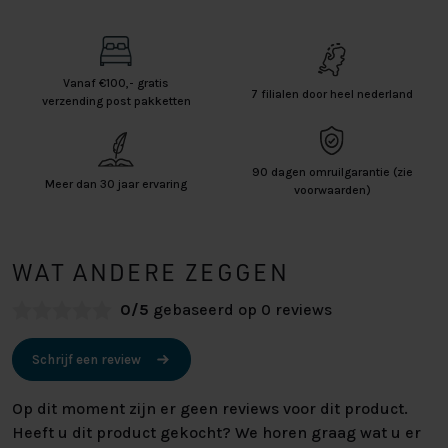
Vanaf €100,- gratis
7 filialen door heel nederland
verzending post pakketten
90 dagen omruilgarantie (zie
Meer dan 30 jaar ervaring
voorwaarden)
WAT ANDERE ZEGGEN
0/5
gebaseerd op 0 reviews
Schrijf een review
Op dit moment zijn er geen reviews voor dit product.
Heeft u dit product gekocht? We horen graag wat u er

▶ [What the exercise asks]: Only the lines holding "product" are wanted, so copy each of them from the material.

▶ [Answer box]:
Op dit moment zijn er geen reviews voor dit product.
Heeft u dit product gekocht? We horen graag wat u er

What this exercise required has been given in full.